■ Поставленная задача 1:
Кто, согласно отрывку о Несторе Махно, собирал Дыбеца и его жену в дорогу?
■ Поставленная задача 2:
Продолжите отрывок о Несторе Махно, начав сразу после его последнего предложения.

■ Отрывок для чтения:
Нестор Махно
Шрифт:
Дыбеца и его жену, Розу, собирал в дорогу анархист Уралов. Снабдил каким-то документом, велел сменить знаменитые на всю Украину красные революционные сапоги на обычные. Махно тоже пришел попрощаться.
– Что сказать, если я выберусь к своим? – спросил Дыбец.
– Ничего не передавай. Десять раз вне закона объявляли. Не буду больше с большевиками работать, – то ли грустно, то ли раздраженно сказал Махно (5, 137).
Дыбецы оставляли партизанский лагерь. Штаб, войска, повозки, бабы, дети. скот. Пятнадцать тысяч мужчин, мужей и братьев оставались здесь, чтобы предотвратить белое нашествие. Через несколько дней они уже будут драться в тяжелейших боях, совершая отчаянные атаки, чтобы отбить снаряды и патроны, а еще через месяц едва ли пятая часть этих людей, оставшихся в живых, совершит одну из самых дерзких операций, которая неожиданно изменит весь ход Гражданской войны.
ЛИЦОМ К ЛИЦУ
После отступления Красной армии с Украины на север махновцы – если не считать петлюровцев, которые занимали западные области Украины и никак не могли отыскать свою тему в грандиозной и трагической симфонии Гражданской войны, – остались единственной силой, противостоящей Деникину. Легко было бы, учитывая модную сегодня тенденцию проявлять открытые симпатии к белому движению, это противостояние представить следующим образом: с одной
И действительно, казалось бы, о каком сравнении может идти речь? Махно: бывший чернорабочий, эксист, каторжник, в военном отношении самоучка, жестокий, именно лично жестокий партизан, в политическом смысле дикарь, анархист именно в силу невозможности понять, объять разумом опыт человечества, политической цивилизации, опыт демократии, в то время весьма, правда, испаскудившей себе репутацию мировой войной.

■ Предоставленные данные:

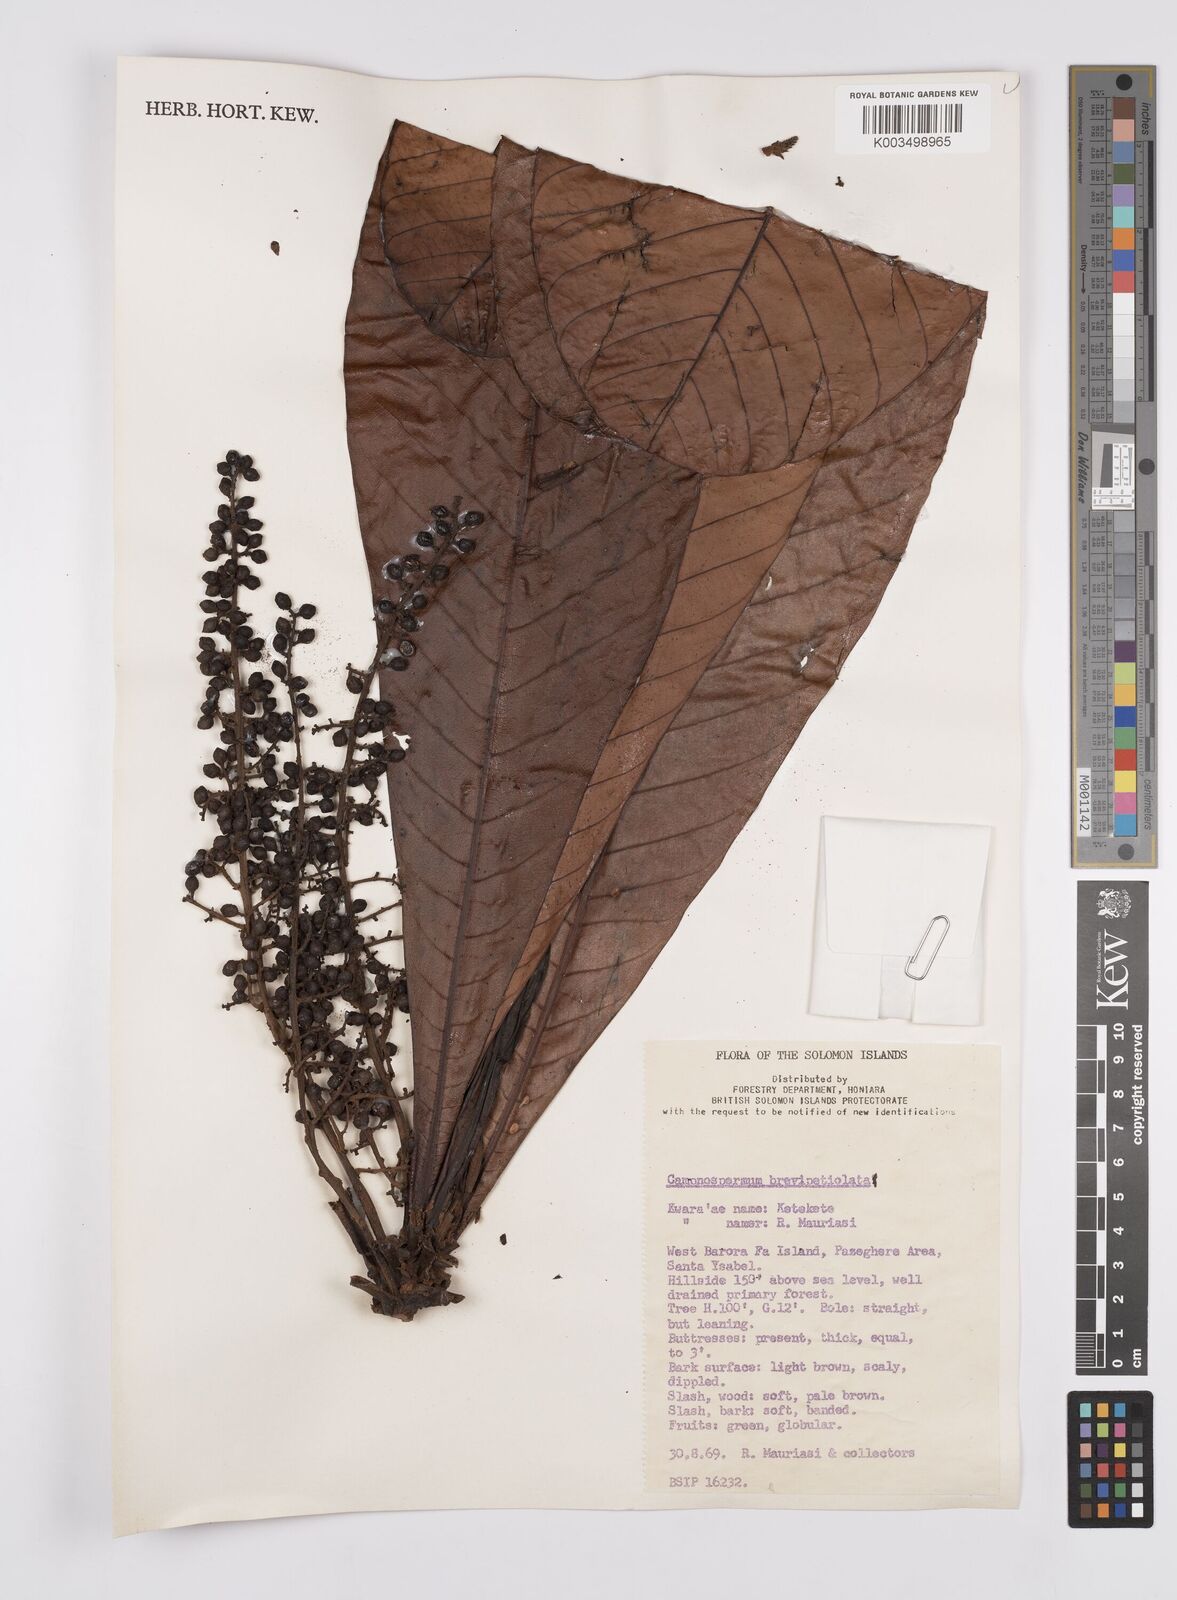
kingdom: Plantae
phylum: Tracheophyta
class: Magnoliopsida
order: Sapindales
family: Anacardiaceae
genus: Campnosperma
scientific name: Campnosperma brevipetiolatum
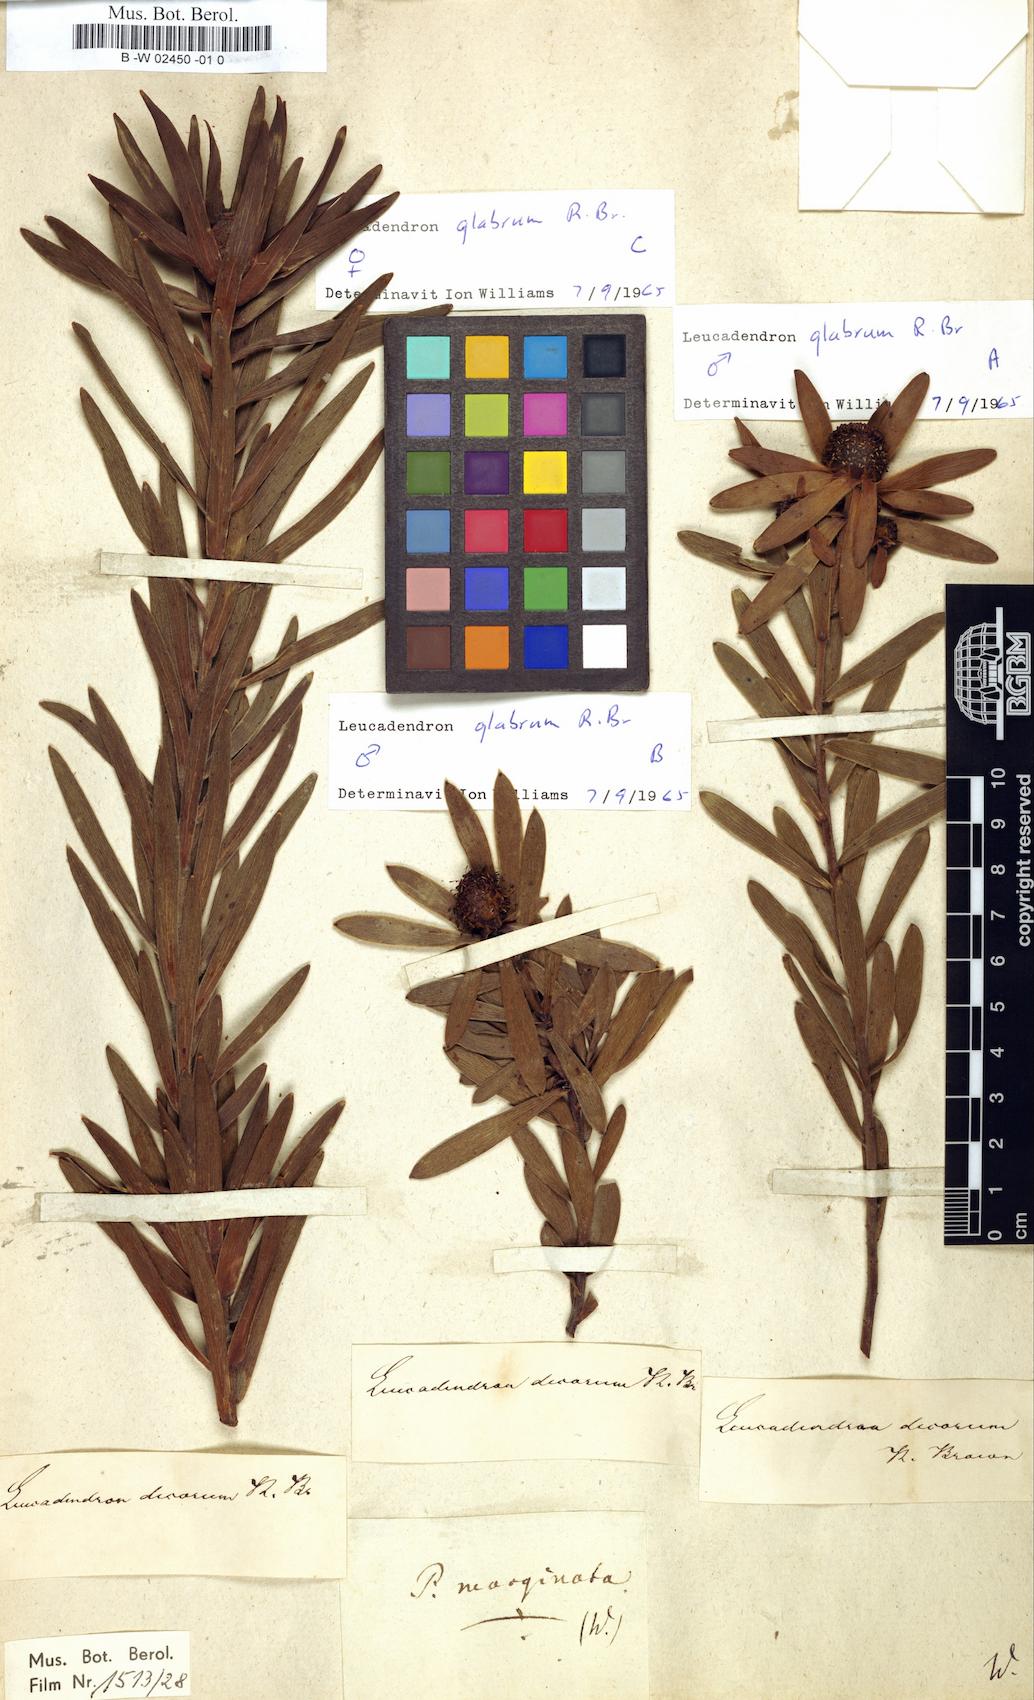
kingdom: Plantae
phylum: Tracheophyta
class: Magnoliopsida
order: Proteales
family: Proteaceae
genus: Protea
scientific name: Protea laurifolia
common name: Grey-leaf sugarbsh
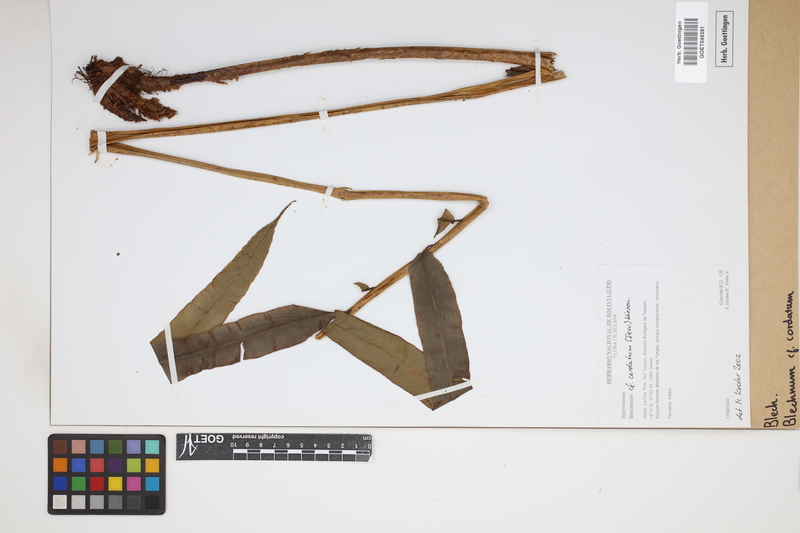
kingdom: Plantae
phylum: Tracheophyta
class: Polypodiopsida
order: Polypodiales
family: Blechnaceae
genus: Parablechnum
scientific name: Parablechnum cordatum
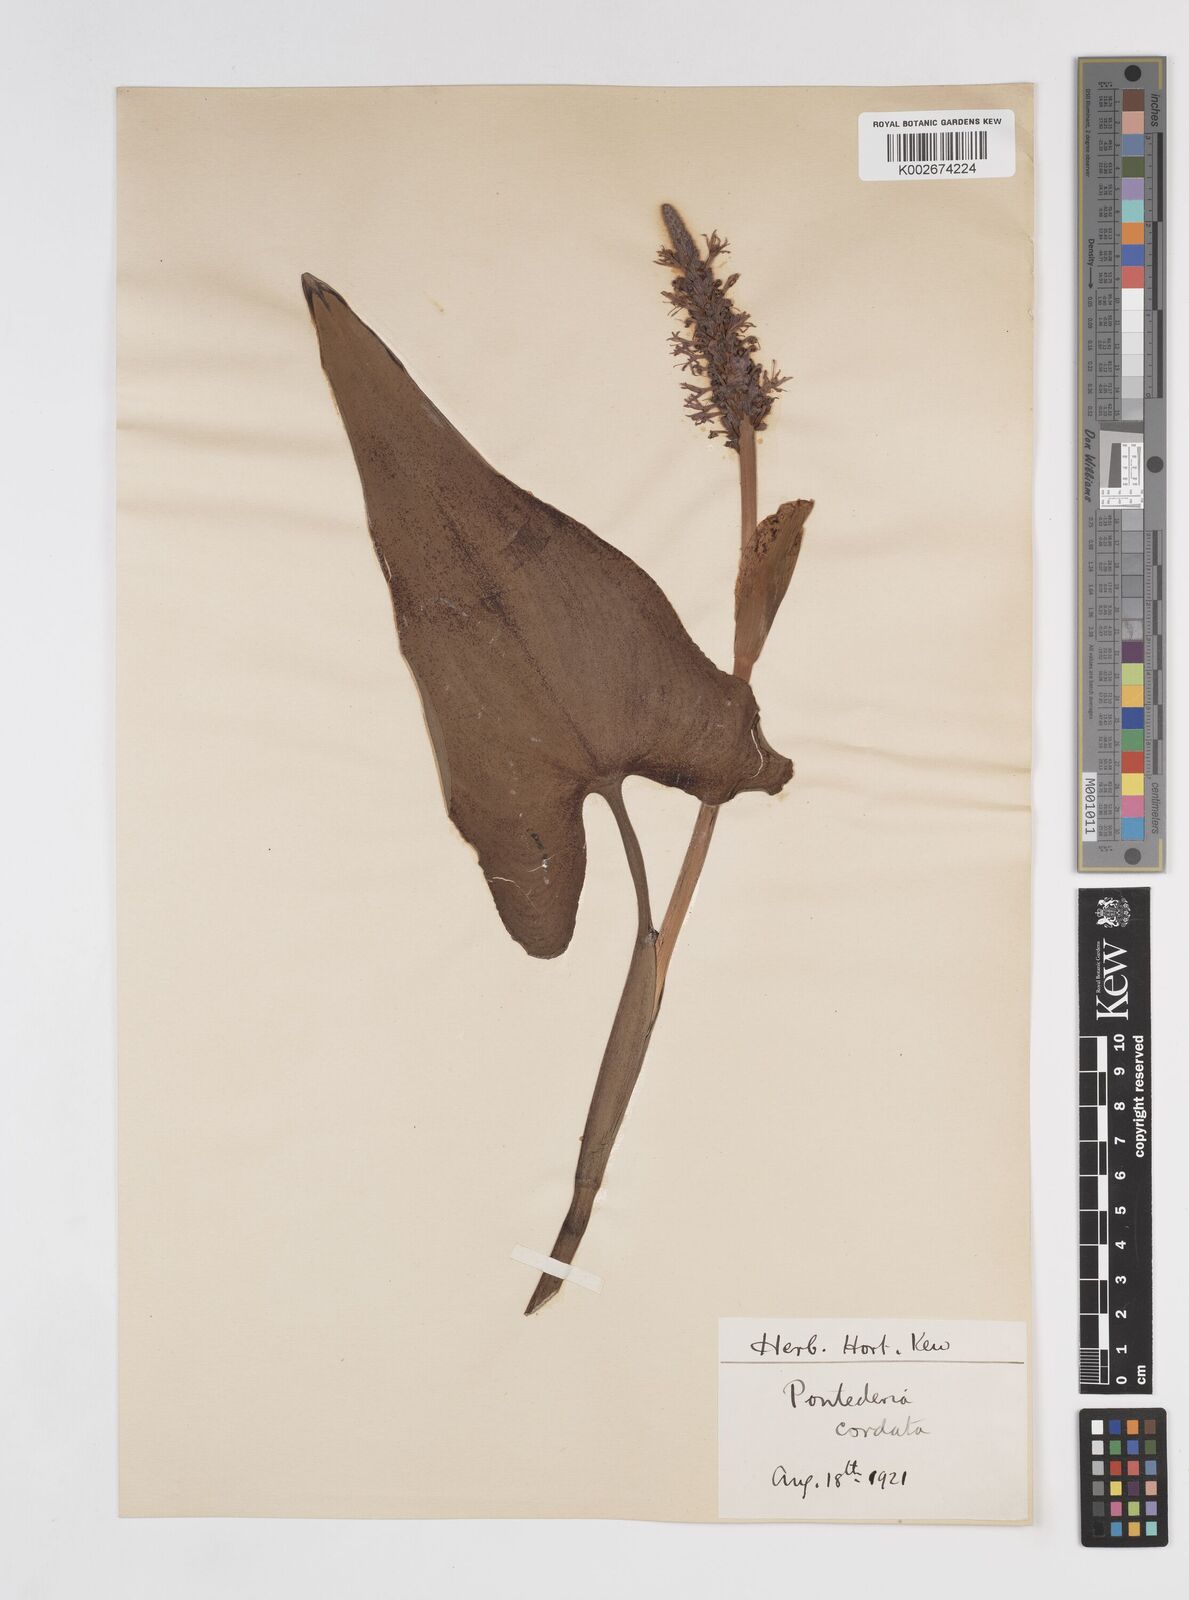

■ Ответ на задание 1:
Анархист Уралов.

■ Ответ на задание 2:
Другое дело – Антон Иванович Деникин, Верховный правитель и Верховный главнокомандующий Вооруженными силами Юга России. Этот спокойный, слегка полноватый, уравновешенный человек с довольно-таки пышными усами и интеллигентской бородкой клинышком, будучи облаченным в генеральский мундир, никак не производил впечатление крестьянского сына, более того, сына крепостного, в свое время забритого в рекруты. Отец Махно, как мы помним, тоже был крепостным, таким образом социальное происхождение и Деникина и Махно было одинаковым – и все же они антиподы, как бы результаты двух разных подходов к жизни, двух различных жизненных стратегий. Отец Деникина выслужился, вышел в отставку майором. Но никакого состояния он не нажил. В автобиографии Антон Иванович Деникин коротко отмечает: «Детство мое тяжелое, безотрадное. Нищета» (7, 76). Отец, выйдя на пенсию, получал 45 рублей в месяц, но вскоре умер, мать имела и того меньше. Деникин через реальное и юнкерское училище выкарабкался к офицерству, к военной службе. Карьера его началась успешно: младшим офицером в штабах различных военных округов; затем подсвечена была отблесками боевого пламени (в Русско-японскую войну – командир полка) и завершилась незадолго до Первой мировой войны генеральством. Он командовал бригадой «железных стрелков», прославившихся еще в годы последней Русско-турецкой войны, потом принял более крупное соединение – корпус. Стратегические способности его были несомненны. После февраля он стал начальником штаба Ставки, затем – командующим армиями Западного и Юго-Западного фронтов: таким образом, с военной точки зрения, это был человек, имевший богатый и универсальный опыт – скоро выяснится, что он еще обладал даром политика и дипломата. И если о Корнилове как о бывшем своем подчиненном генерал Брусилов, перешедший на службу к большевикам, честно писал, что военные дарования не позволяют легендарному вождю белого движения занимать должность большую, чем командир дивизии (командуя более крупными соединениями, Корнилов начинал совершать ошибки и путаться в обстановке), то Деникин, ставший его преемником, обнаружил себя человеком, мыслящим широко и масштабно.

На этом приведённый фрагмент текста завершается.